I'm finding that repeated pulumi up and pulumi refresh is constantly editing and destroying rules in my AWS security groups, and then restoring them on the next cycle of refresh and up. From looking at the first refresh it seems like it is finding say 5 rules in the security group which match what the code generates but they are out of order. e.g. in the code 1,2,3,4,5 and then in aws 1,2,4,3,5 and then pulumi thinks it needs to update rules 3 and 4 essentially morphing each into the other. I think this update fails somehow (aws sg can be fussy about having rules added which match rules which already exist) and the result is that one rule is morphed into the other and the other is broken. The another round of refresh and update will fix it. As far as I know the order in which the AWS api returns the security group rules is based on their name which is sg- and a random hex string, as I can't know this before the sg are created I can't order the statements in my code to match the order in which they will appear in the api. Especially when you consider deploying the same code to multiple stacks. Is this a common issue? Can I solve it easily? Do I need to look at using AWS-Native over the AWS-Classic?
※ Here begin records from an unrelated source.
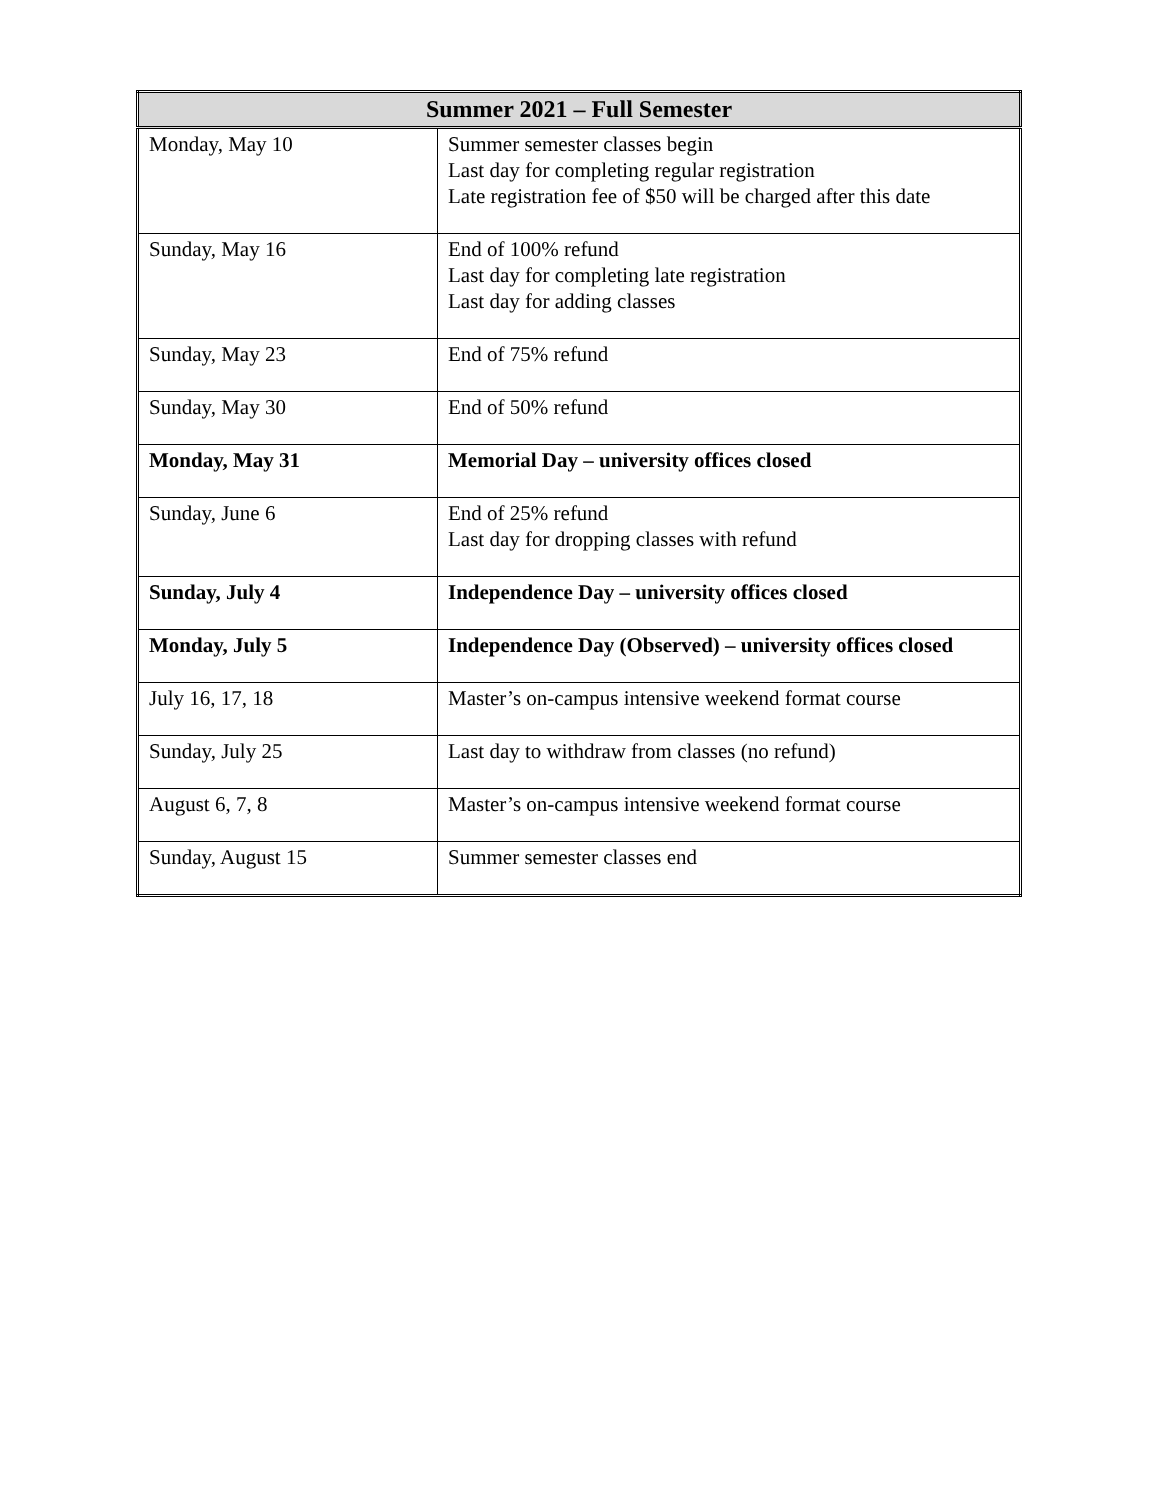| Summer 2021 – Full Semester | |
| --- | --- |
| Monday, May 10 | Summer semester classes begin Last day for completing regular registration Late registration fee of $50 will be charged after this date |
| Sunday, May 16 | End of 100% refund Last day for completing late registration Last day for adding classes |
| Sunday, May 23 | End of 75% refund |
| Sunday, May 30 | End of 50% refund |
| Monday, May 31 | Memorial Day – university offices closed |
| Sunday, June 6 | End of 25% refund Last day for dropping classes with refund |
| Sunday, July 4 | Independence Day – university offices closed |
| Monday, July 5 | Independence Day (Observed) – university offices closed |
| July 16, 17, 18 | Master’s on-campus intensive weekend format course |
| Sunday, July 25 | Last day to withdraw from classes (no refund) |
| August 6, 7, 8 | Master’s on-campus intensive weekend format course |
| Sunday, August 15 | Summer semester classes end |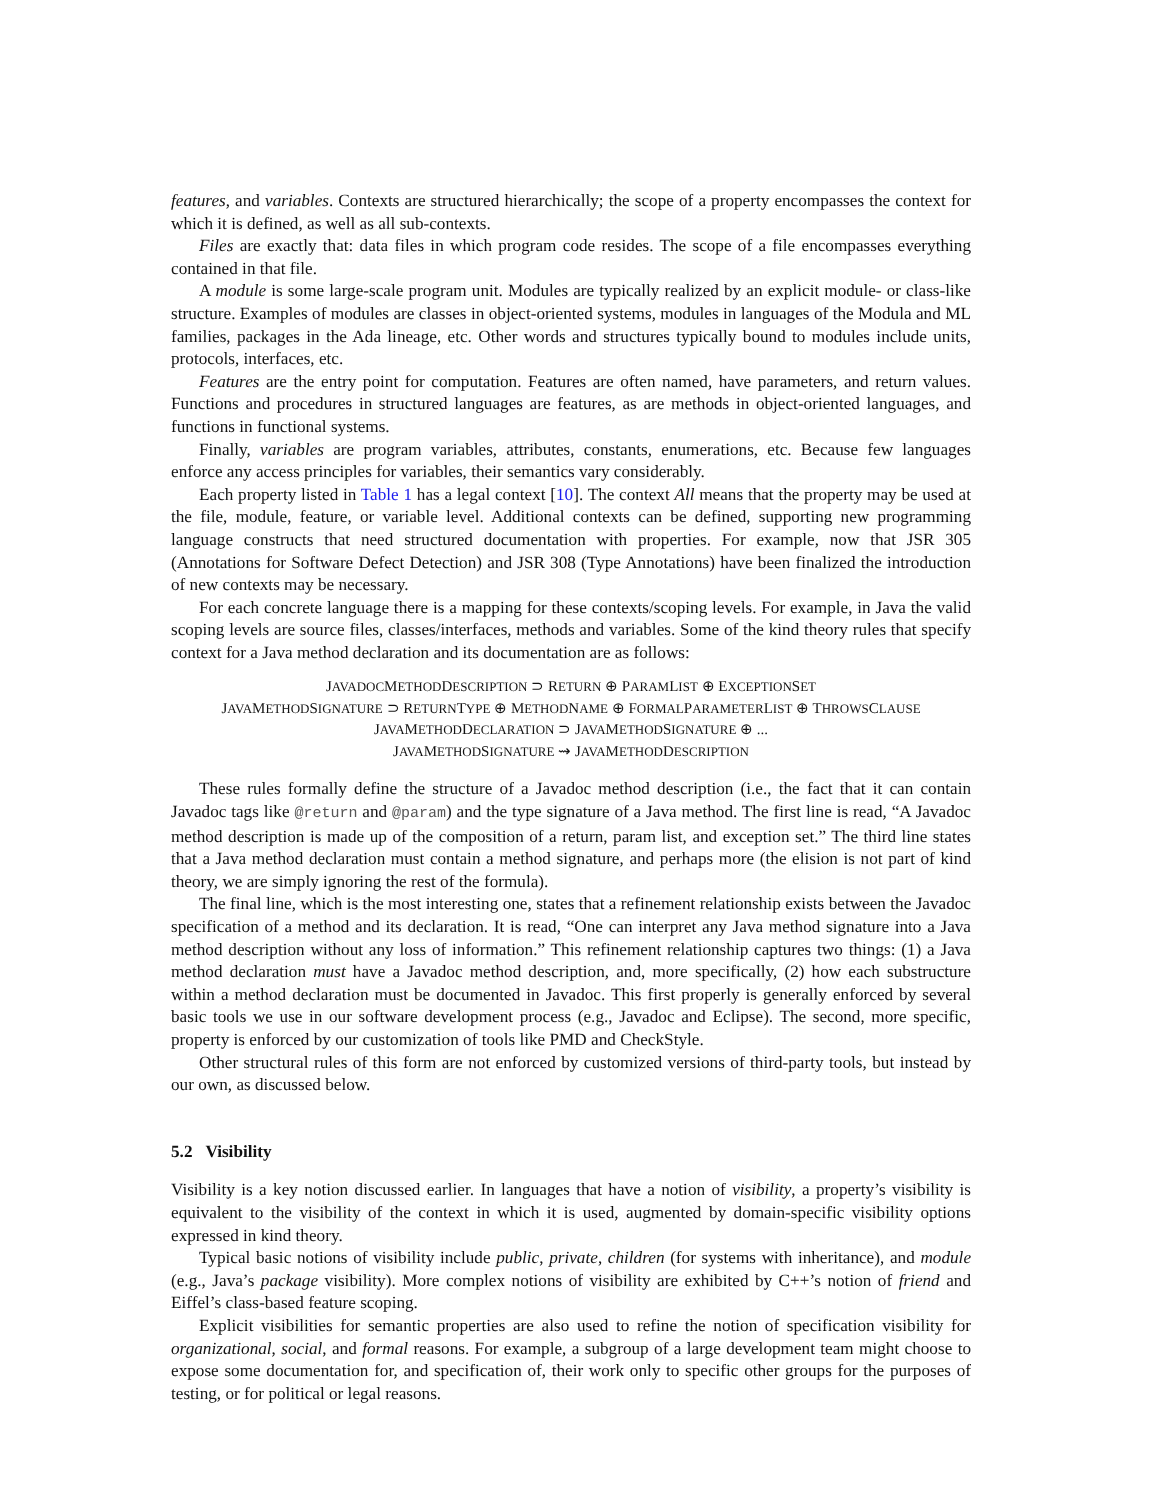features, and variables. Contexts are structured hierarchically; the scope of a property encompasses the context for which it is defined, as well as all sub-contexts.
Files are exactly that: data files in which program code resides. The scope of a file encompasses everything contained in that file.
A module is some large-scale program unit. Modules are typically realized by an explicit module- or class-like structure. Examples of modules are classes in object-oriented systems, modules in languages of the Modula and ML families, packages in the Ada lineage, etc. Other words and structures typically bound to modules include units, protocols, interfaces, etc.
Features are the entry point for computation. Features are often named, have parameters, and return values. Functions and procedures in structured languages are features, as are methods in object-oriented languages, and functions in functional systems.
Finally, variables are program variables, attributes, constants, enumerations, etc. Because few languages enforce any access principles for variables, their semantics vary considerably.
Each property listed in Table 1 has a legal context [10]. The context All means that the property may be used at the file, module, feature, or variable level. Additional contexts can be defined, supporting new programming language constructs that need structured documentation with properties. For example, now that JSR 305 (Annotations for Software Defect Detection) and JSR 308 (Type Annotations) have been finalized the introduction of new contexts may be necessary.
For each concrete language there is a mapping for these contexts/scoping levels. For example, in Java the valid scoping levels are source files, classes/interfaces, methods and variables. Some of the kind theory rules that specify context for a Java method declaration and its documentation are as follows:
JAVADOCMETHODDESCRIPTION ⊃ RETURN ⊕ PARAMLIST ⊕ EXCEPTIONSET
JAVAMETHODSIGNATURE ⊃ RETURNTYPE ⊕ METHODNAME ⊕ FORMALPARAMETERLIST ⊕ THROWSCLAUSE
JAVAMETHODDECLARATION ⊃ JAVAMETHODSIGNATURE ⊕ ...
JAVAMETHODSIGNATURE ⇝ JAVAMETHODDESCRIPTION
These rules formally define the structure of a Javadoc method description (i.e., the fact that it can contain Javadoc tags like @return and @param) and the type signature of a Java method. The first line is read, “A Javadoc method description is made up of the composition of a return, param list, and exception set.” The third line states that a Java method declaration must contain a method signature, and perhaps more (the elision is not part of kind theory, we are simply ignoring the rest of the formula).
The final line, which is the most interesting one, states that a refinement relationship exists between the Javadoc specification of a method and its declaration. It is read, “One can interpret any Java method signature into a Java method description without any loss of information.” This refinement relationship captures two things: (1) a Java method declaration must have a Javadoc method description, and, more specifically, (2) how each substructure within a method declaration must be documented in Javadoc. This first properly is generally enforced by several basic tools we use in our software development process (e.g., Javadoc and Eclipse). The second, more specific, property is enforced by our customization of tools like PMD and CheckStyle.
Other structural rules of this form are not enforced by customized versions of third-party tools, but instead by our own, as discussed below.
5.2 Visibility
Visibility is a key notion discussed earlier. In languages that have a notion of visibility, a property’s visibility is equivalent to the visibility of the context in which it is used, augmented by domain-specific visibility options expressed in kind theory.
Typical basic notions of visibility include public, private, children (for systems with inheritance), and module (e.g., Java’s package visibility). More complex notions of visibility are exhibited by C++’s notion of friend and Eiffel’s class-based feature scoping.
Explicit visibilities for semantic properties are also used to refine the notion of specification visibility for organizational, social, and formal reasons. For example, a subgroup of a large development team might choose to expose some documentation for, and specification of, their work only to specific other groups for the purposes of testing, or for political or legal reasons.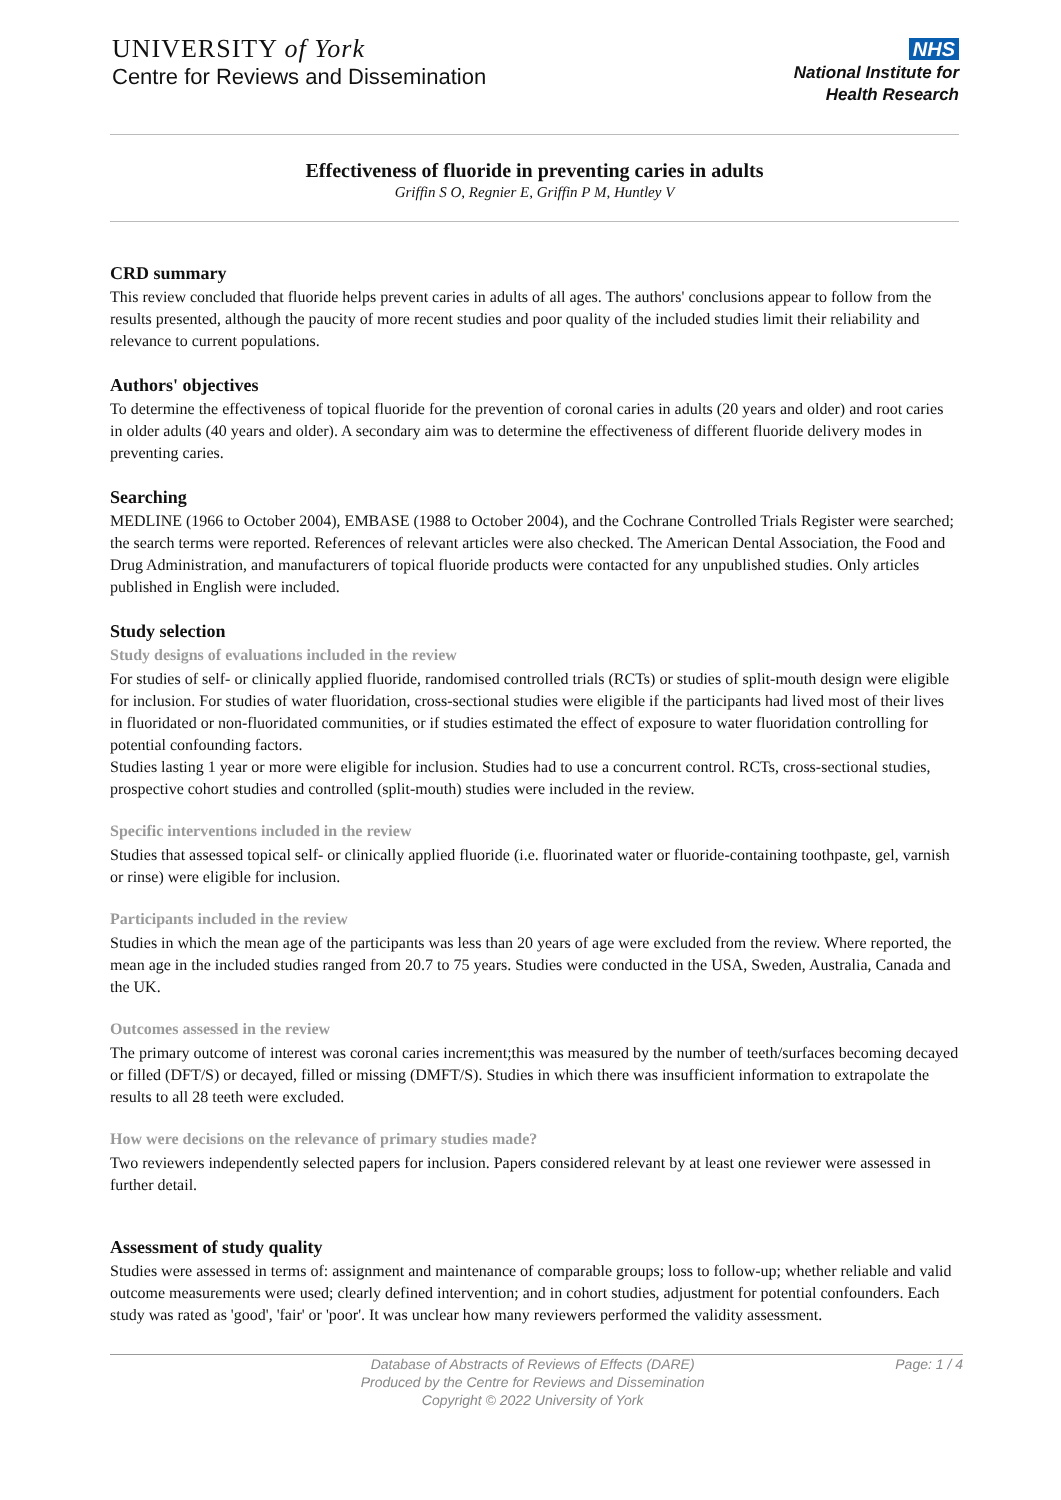UNIVERSITY of York
Centre for Reviews and Dissemination
NHS
National Institute for
Health Research
Effectiveness of fluoride in preventing caries in adults
Griffin S O, Regnier E, Griffin P M, Huntley V
CRD summary
This review concluded that fluoride helps prevent caries in adults of all ages. The authors' conclusions appear to follow from the results presented, although the paucity of more recent studies and poor quality of the included studies limit their reliability and relevance to current populations.
Authors' objectives
To determine the effectiveness of topical fluoride for the prevention of coronal caries in adults (20 years and older) and root caries in older adults (40 years and older). A secondary aim was to determine the effectiveness of different fluoride delivery modes in preventing caries.
Searching
MEDLINE (1966 to October 2004), EMBASE (1988 to October 2004), and the Cochrane Controlled Trials Register were searched; the search terms were reported. References of relevant articles were also checked. The American Dental Association, the Food and Drug Administration, and manufacturers of topical fluoride products were contacted for any unpublished studies. Only articles published in English were included.
Study selection
Study designs of evaluations included in the review
For studies of self- or clinically applied fluoride, randomised controlled trials (RCTs) or studies of split-mouth design were eligible for inclusion. For studies of water fluoridation, cross-sectional studies were eligible if the participants had lived most of their lives in fluoridated or non-fluoridated communities, or if studies estimated the effect of exposure to water fluoridation controlling for potential confounding factors.
Studies lasting 1 year or more were eligible for inclusion. Studies had to use a concurrent control. RCTs, cross-sectional studies, prospective cohort studies and controlled (split-mouth) studies were included in the review.
Specific interventions included in the review
Studies that assessed topical self- or clinically applied fluoride (i.e. fluorinated water or fluoride-containing toothpaste, gel, varnish or rinse) were eligible for inclusion.
Participants included in the review
Studies in which the mean age of the participants was less than 20 years of age were excluded from the review. Where reported, the mean age in the included studies ranged from 20.7 to 75 years. Studies were conducted in the USA, Sweden, Australia, Canada and the UK.
Outcomes assessed in the review
The primary outcome of interest was coronal caries increment;this was measured by the number of teeth/surfaces becoming decayed or filled (DFT/S) or decayed, filled or missing (DMFT/S). Studies in which there was insufficient information to extrapolate the results to all 28 teeth were excluded.
How were decisions on the relevance of primary studies made?
Two reviewers independently selected papers for inclusion. Papers considered relevant by at least one reviewer were assessed in further detail.
Assessment of study quality
Studies were assessed in terms of: assignment and maintenance of comparable groups; loss to follow-up; whether reliable and valid outcome measurements were used; clearly defined intervention; and in cohort studies, adjustment for potential confounders. Each study was rated as 'good', 'fair' or 'poor'. It was unclear how many reviewers performed the validity assessment.
Database of Abstracts of Reviews of Effects (DARE)
Produced by the Centre for Reviews and Dissemination
Copyright © 2022 University of York
Page: 1 / 4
Why are you refreshing? And, why is one SG being managed by two pieces of code?

I am refreshing to ensure that the infra and state match up, and every time I do so they appear to not match up

If you lock down your target account so that no one except Pulumi has update permissions, then you can skip the refresh step. Refreshing is good for recovering from accidental changes, but typically it is not needed. Refreshing exposes you to the risk of state change due to unimportant changes made by your cloud service. Things like unpredictable ordering (e.g. security group rules, WAF rules), default values and others, which do not affect the normal preview-up-repeat cycle, become potentially destructive and certainly inconvenient problems when you switch to a refresh-preview-up cycle. To get this working, you need to extend your dev work to include manually refreshing after each dev up then updating your code to match whatever the refresh changed. If refreshing pulls an unimportant default value from the cloud into your state, you need to update your code to match the state, or else Pulumi will try to delete that default value. And removing some default values can be a destructive action, causing a replace rather than an update.

So the solution was to let the EKS module create the sg, and then to add rules to it so I could access 443 from my AdminVM with code like

// add a rule allowing the AdminVM in to kubectl the cluster
const adminClusterRule = new aws.ec2.SecurityGroupRule("adminClusterRule", {
	type: "ingress",
	fromPort: 443,
	toPort: 443,
	protocol: "tcp",
	securityGroupId: clusterSecurityGroupId,
	sourceSecurityGroupId: adminsg.ids[0],
	description: `Allow AdminVM to communicate with the ${nam}-eksCluster API Server`,
});

If you try to create the sg first with a rule like that and then pass that to the

new eks.cluster

function as clusterSecurityGroup then you get into the state I describe.

I don't think it's a bug, unfortunately. It functions as designed. An alternative design that works better for IaC would be good: this design appears to have been created for console users.